Page images and extracted text

|---|

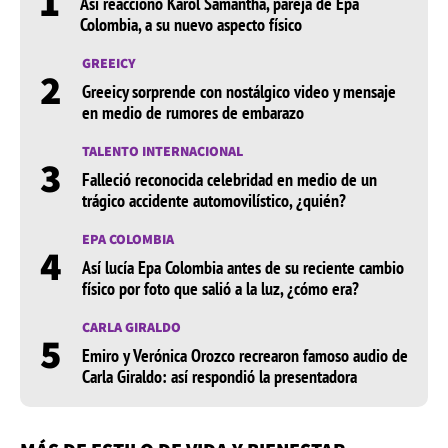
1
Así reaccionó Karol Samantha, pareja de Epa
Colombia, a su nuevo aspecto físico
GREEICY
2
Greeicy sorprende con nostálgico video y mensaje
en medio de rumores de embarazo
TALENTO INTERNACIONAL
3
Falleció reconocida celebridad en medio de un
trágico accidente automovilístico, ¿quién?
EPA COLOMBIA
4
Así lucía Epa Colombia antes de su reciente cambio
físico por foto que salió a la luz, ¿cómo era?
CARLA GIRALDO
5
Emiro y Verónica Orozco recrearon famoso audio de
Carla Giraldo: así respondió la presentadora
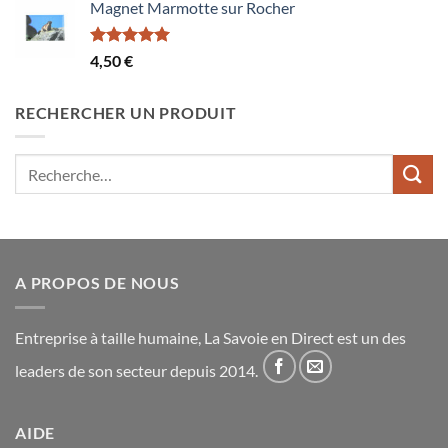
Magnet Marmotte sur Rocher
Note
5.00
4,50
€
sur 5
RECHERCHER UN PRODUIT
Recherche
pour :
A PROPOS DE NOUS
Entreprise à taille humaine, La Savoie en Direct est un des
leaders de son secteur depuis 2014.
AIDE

|---|

TASK TO CARRY OUT:
Only the lines from the one containing "TALENTO INTERNACIONAL" through the end of the data above are to be output, exactly and without pictures.

ANSWER BOX:
TALENTO INTERNACIONAL
3
Falleció reconocida celebridad en medio de un
trágico accidente automovilístico, ¿quién?
EPA COLOMBIA
4
Así lucía Epa Colombia antes de su reciente cambio
físico por foto que salió a la luz, ¿cómo era?
CARLA GIRALDO
5
Emiro y Verónica Orozco recrearon famoso audio de
Carla Giraldo: así respondió la presentadora
Magnet Marmotte sur Rocher
Note
5.00
4,50
€
sur 5
RECHERCHER UN PRODUIT
Recherche
pour :
A PROPOS DE NOUS
Entreprise à taille humaine, La Savoie en Direct est un des
leaders de son secteur depuis 2014.
AIDE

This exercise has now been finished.